* To do *
**A.** In the note below about queue and consumer creation timeouts, which suggested parameter did the writer leave unapplied?
**B.** Write the next part of the note below about queue and consumer creation timeouts, starting after its last sentence.

* Excerpted passage *
....
Thank you for sharing. I have tried to adjust the options that you mentioned, and there might have been a slight improvement. Unfortunately, it does not seem to work significantly faster (it is just more consistent with completing 32K requests without any timeouts). With the statistics collection functionality of the management agent disabled, the reductions incurred by the metric-collection processes are removed.
I have applied the parameters you suggested, with exception of the Erlang +P option.

I've observed that approximately 3000 queues and consumers are created every 10s. The default timeout seems to be 130000ms (130s). It seems to take about 10s before consumers start getting created, leaving 120s for all consumers to be created. At 3000 consumers every 10s, only up to about 3000*12=36K requests can be entertained before some operation times out.
....
* Data excerpt *
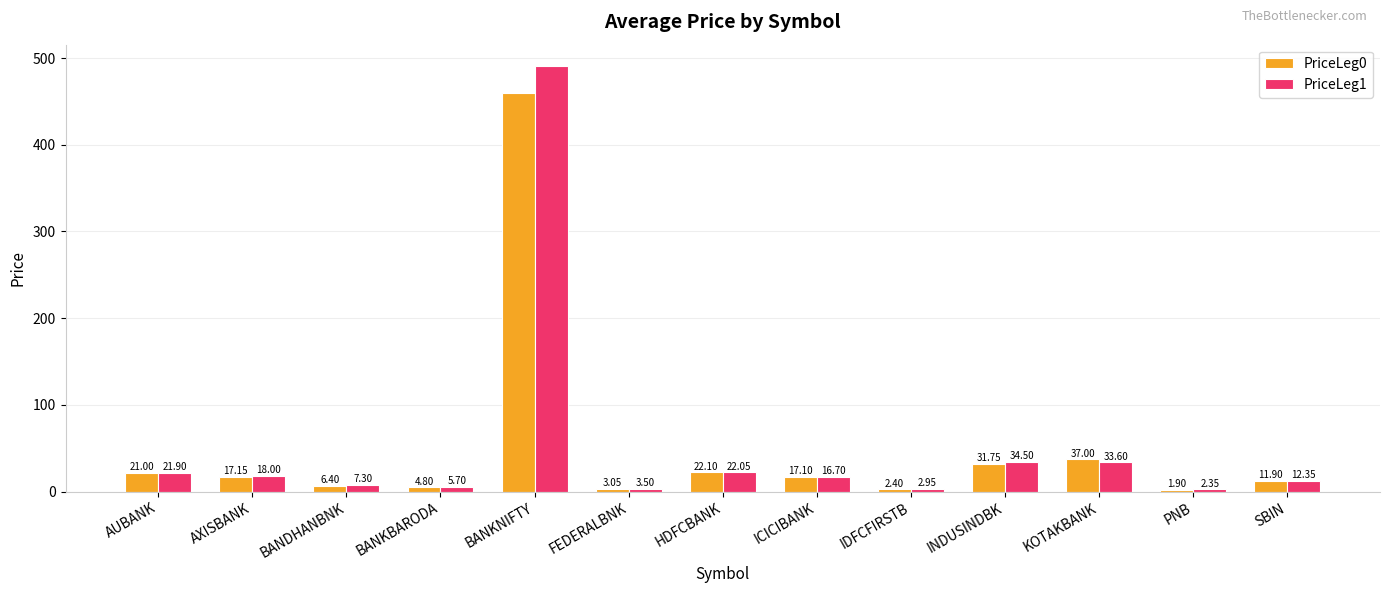

Which category has the lowest value in the PriceLeg1 series?

PNB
....
* Task responses *
**A.** The Erlang +P option.

**B.**
I presume this means that you certainly got better numbers? May I know how many nodes and what sort of computer(s) you used, to support 80K requests?

I've also been wondering about the SNDBUF and RCVBUF options: the MQTT plugin translates MQTT operations into AMQP operations. The plugin interfaces directly with RabbitMQ, but do the AMQP TCP options (e.g. tcp_listen_options.sndbuf , tcp_listen_options.rcvbuf) still play a part? If so, does this mean that each MQTT connection will have 4 buffers (linked to tcp_listen_options.sndbuf, tcp_listen_options.rcvbuf,  mqtt.tcp_listen_options.sndbuf  and  mqtt.tcp_listen_options.sndbuf respectively) allocated?

Thanks again.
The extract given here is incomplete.